Mobile Industry Downplays Cracking Of GSM Code

The mobile industry has downplayed worries that GSM phone users are now vulnerable to having their telephone calls intercepted

The Global System for Mobile Communications Association (GSMA) has downplayed concerns over the security of mobile phone calls, after researchers this week cracked and published the encryption code that protects 80 percent of the world’s mobile phones.

The GSMA claims the latest attack on the A5/1 encryption algorithm is not practical.

According to reports, cryptographer Karsten Nohl led an effort to break the 21-year-old GSM algorithm used to protect the privacy of 80 percent of mobile phone calls worldwide. Known as the A5/1 algorithm, the cipher has been used to secure digital phone conversations since 1988.

In his 27 December presentation at the Chaos Communication Conference in Berlin, Nohl stated he had 2TB of cracking tables that could be used to find the encryption key being used to protect a telephone conversation. According to the New York Times, Nohl told conference attendees his research shows “existing GSM security is inadequate.”

“We are trying to push operators to adopt better security measures for mobile phone calls,” Nohl said.

However, the GSMA (Global System for Mobile Communications Association), which represents wireless companies, said the impact of the discovery is being overstated.

“Over the past few years, a number of academic papers setting out, in theory, how the A5/1 algorithm could be compromised have been published,” GSMA spokesperson Claire Canton told eWEEK. “However, none to date have led to a practical attack capability being developed against A5/1 that can be used on live, commercial GSM networks.”

In 2007 and 2008, a hacking group claimed to be building an attack on A5/1 by constructing a large look-up table of approximately 2TB, Canton said, adding someone with access to such a table could theoretically analyse an encrypted call and recover the encryption key. However, before a practical attack could be attempted, the GSM call has to be identified and recorded from the radio interface, she explained.

“So far, this aspect of the methodology has not been explained in any detail and we strongly suspect that the teams attempting to develop an intercept capability have underestimated its practical complexity,” Canton said. “A hacker would need a radio receiver system and the signal processing software necessary to process the raw radio data. The complex knowledge required to develop such software is subject to intellectual property rights, making it difficult to turn into a commercial product.”
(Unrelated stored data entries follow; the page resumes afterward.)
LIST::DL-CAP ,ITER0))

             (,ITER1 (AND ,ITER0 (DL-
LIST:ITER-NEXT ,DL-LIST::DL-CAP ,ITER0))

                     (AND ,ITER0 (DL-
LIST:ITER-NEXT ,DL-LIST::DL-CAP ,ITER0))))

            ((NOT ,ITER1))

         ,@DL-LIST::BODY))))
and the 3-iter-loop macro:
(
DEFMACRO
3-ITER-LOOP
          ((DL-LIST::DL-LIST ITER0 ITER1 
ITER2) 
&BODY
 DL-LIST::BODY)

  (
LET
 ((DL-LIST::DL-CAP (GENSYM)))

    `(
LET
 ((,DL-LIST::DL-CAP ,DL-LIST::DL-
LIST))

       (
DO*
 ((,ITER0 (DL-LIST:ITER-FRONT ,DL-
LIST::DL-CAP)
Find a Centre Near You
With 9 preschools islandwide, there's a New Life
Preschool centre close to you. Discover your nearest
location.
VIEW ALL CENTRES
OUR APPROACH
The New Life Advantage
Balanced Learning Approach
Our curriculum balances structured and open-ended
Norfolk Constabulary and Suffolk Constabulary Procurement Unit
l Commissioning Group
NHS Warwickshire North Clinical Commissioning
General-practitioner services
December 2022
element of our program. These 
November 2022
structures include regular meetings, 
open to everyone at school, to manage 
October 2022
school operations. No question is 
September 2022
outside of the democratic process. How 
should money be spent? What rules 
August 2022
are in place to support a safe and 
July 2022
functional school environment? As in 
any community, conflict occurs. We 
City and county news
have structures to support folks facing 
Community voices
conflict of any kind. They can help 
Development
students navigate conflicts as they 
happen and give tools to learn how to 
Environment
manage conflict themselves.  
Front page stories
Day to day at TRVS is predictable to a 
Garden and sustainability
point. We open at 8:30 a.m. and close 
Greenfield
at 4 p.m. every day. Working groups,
The codebook Nohl and his cohorts developed is available on the Internet via BitTorrent, though he reportedly did not discuss where it could be downloaded due to legal concerns.

Prior to this latest discovery, the GSMA had already been working on enhancing encryption, and has developed A5/3 to take the place of A5/1, Canton said.

“Over the past decade, export control agencies have removed many of the traditional barriers to the sale of cryptographic technologies enabling the development and use of A5/3,” she noted. “This new privacy algorithm is being phased in to replace A5/1.”